Merge pull request #942 from haochengxia/main

slieggi · web-flow · commit 8c02606525dd · 2025-08-12T15:00:47.000-07:00
Midterm blog post for CacheBench
diff --git a/content/report/osre25/harvard/cachebench/2025-08-06-haochengxia/index.md b/content/report/osre25/harvard/cachebench/2025-08-06-haochengxia/index.md
@@ -0,0 +1,54 @@
+---
+title: "Midterm Report: Simulation, Comparison, and Conclusion of Cache Eviction"
+subtitle: ""
+summary: "Develop a comprehensive benchmarking suite, CacheBench, for evaluating the performance of cache systems in modern computing environments."
+authors:
+  - haochengxia
+tags: ["osre25","reproducibility","storage systems"]
+categories: ["SummerofReproducibility24"]
+date: 2025-08-06
+lastmod: 2025-08-06
+featured: true
+draft: false
+
+image:
+  caption: "Haocheng Xia, SoR 2025"
+  focal_point: "Center"
+  preview_only: false
+---
+
+## Project Overview
+
+**CacheBench** is a benchmarking suite designed for comprehensive cache performance evaluation, with a particular focus on analyzing the miss ratios of various cache eviction algorithms.
+
+At the core of CacheBench lie two key components: the high-performance cache simulator, [libCacheSim](https://github.com/1a1a11a/libCacheSim), and the extensive [open-source cache datasets](https://github.com/cacheMon/cache_dataset), which collectively contain over 8,000 traces from diverse applications.

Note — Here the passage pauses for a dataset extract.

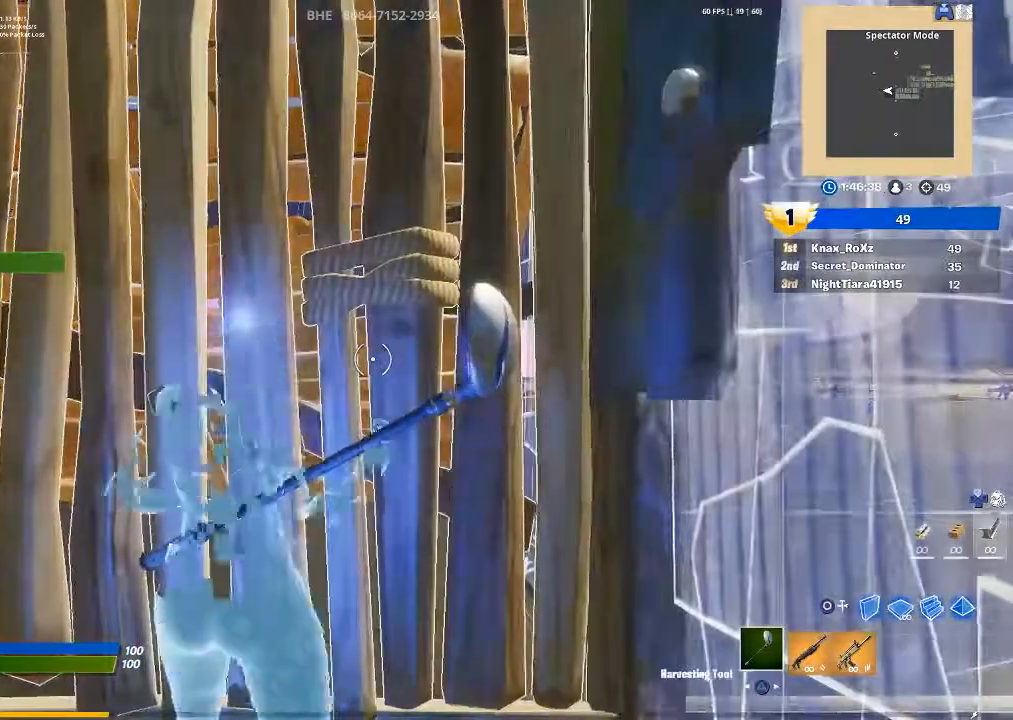
Gameplay with a controller (PlayStation layout); each line is a JSON object with the inputs held at the frame after it. "events" lists button and stick changes between this image and that frame as [ms after this image, input, new state], when the widget could be followed in between.
{"buttons": [], "left_stick": "center", "right_stick": "right", "events": [[100, "right_stick", "down-right"], [133, "left_stick", "up"], [200, "right_stick", "right"], [300, "right_stick", "center"], [433, "left_stick", "center"], [500, "right_stick", "right"]]}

This ensures broad coverage across a range of realistic workloads.
+
+Our primary goal is to evaluate all major and widely-used cache eviction algorithms on thousands of traces, in order to gain insights into their behaviors and design trade-offs. Additionally, we aim to identify and distill representative workloads, making benchmarking more efficient and comprehensive for future cache research.
+
+## Progress and Pain Points
+
+We began by benchmarking prevalent eviction algorithms, including FIFO, LRU, CLOCK, LFU, Random, Belady (BeladySize), CAR, ARC, LIRS, LHD, Hyperbolic, GDSF, W-TinyLFU, 2Q, SLRU, S3-FIFO, SIEVE, and LeCaR. As we developed the suite, we made progressive improvements to both the simulator and dataset infrastructure. Our progress can be summarized as follows:
+
+- Collected miss ratio results for all listed algorithms across 8,000+ traces.

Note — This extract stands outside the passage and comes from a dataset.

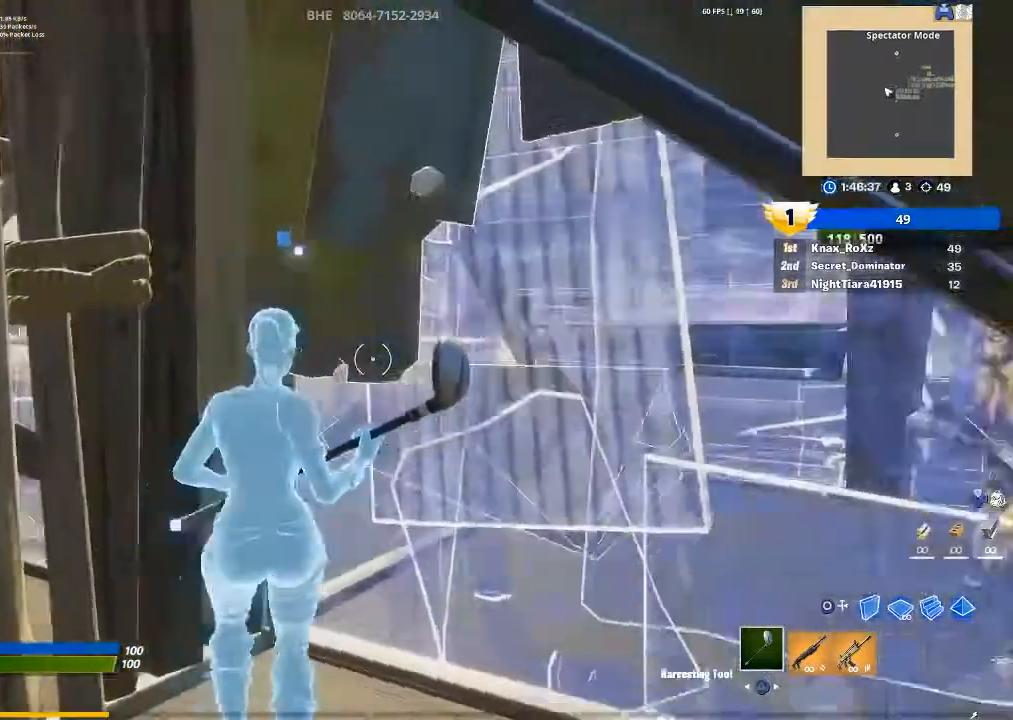
{"buttons": [], "left_stick": "down-right", "right_stick": "center", "events": [[100, "R1", "down"], [167, "right_stick", "center"], [200, "left_stick", "down-right"], [233, "R1", "up"], [333, "left_stick", "right"], [500, "left_stick", "down-right"]]}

+- Identified best- and worst-performing traces for each algorithm, and conducted feature analysis of these traces.
+- Developed Python bindings: To increase accessibility, we provided a Python package that allows users to easily download traces and run simulation analyses using [libCacheSim](https://github.com/1a1a11a/libCacheSim) and the [cache datasets](https://github.com/cacheMon/cache_dataset).
+
+However, analysis remains challenging because there is no universally accepted metric or baseline for objectively comparing cache eviction algorithms' performance across all workloads.
+
+## Next Steps
+
+For the second half of the project, my focus will shift to:
+
+- **Evaluating More Complex Eviction Algorithms**: Having concentrated mainly on static eviction policies so far (which are generally more deterministic and understandable), I will now investigate learning-based eviction algorithms such as LRB and 3L-Cache. These models incorporate learning components and incur additional computational overhead, making simulations slower and more complex.
+
+- **Detailed Trace Analysis**: Since eviction algorithms can have highly variable performance on the same trace, I plan to analyze why certain algorithms excel on specific traces while others do not. Understanding these factors is crucial to characterizing both the algorithms and the workload traces.
+
+- **Constructing Representative Workload Sets**: Based on ongoing simulations and trace analyses, I aim to identify a minimal but representative subset of traces that can serve as a basic evaluation suite, simplifying testing and improving accessibility.
+
+## Reflection
+
+This project has truly been the highlight of my summer. By evaluating a wide range of cache eviction algorithms, I've significantly deepened my understanding of cache design and its underlying principles.
+
+I'm especially grateful to my mentors for their constant support, patience, and guidance throughout this journey. It’s been a privilege to learn from you!
+
+I'm excited to see the final results of CacheBench!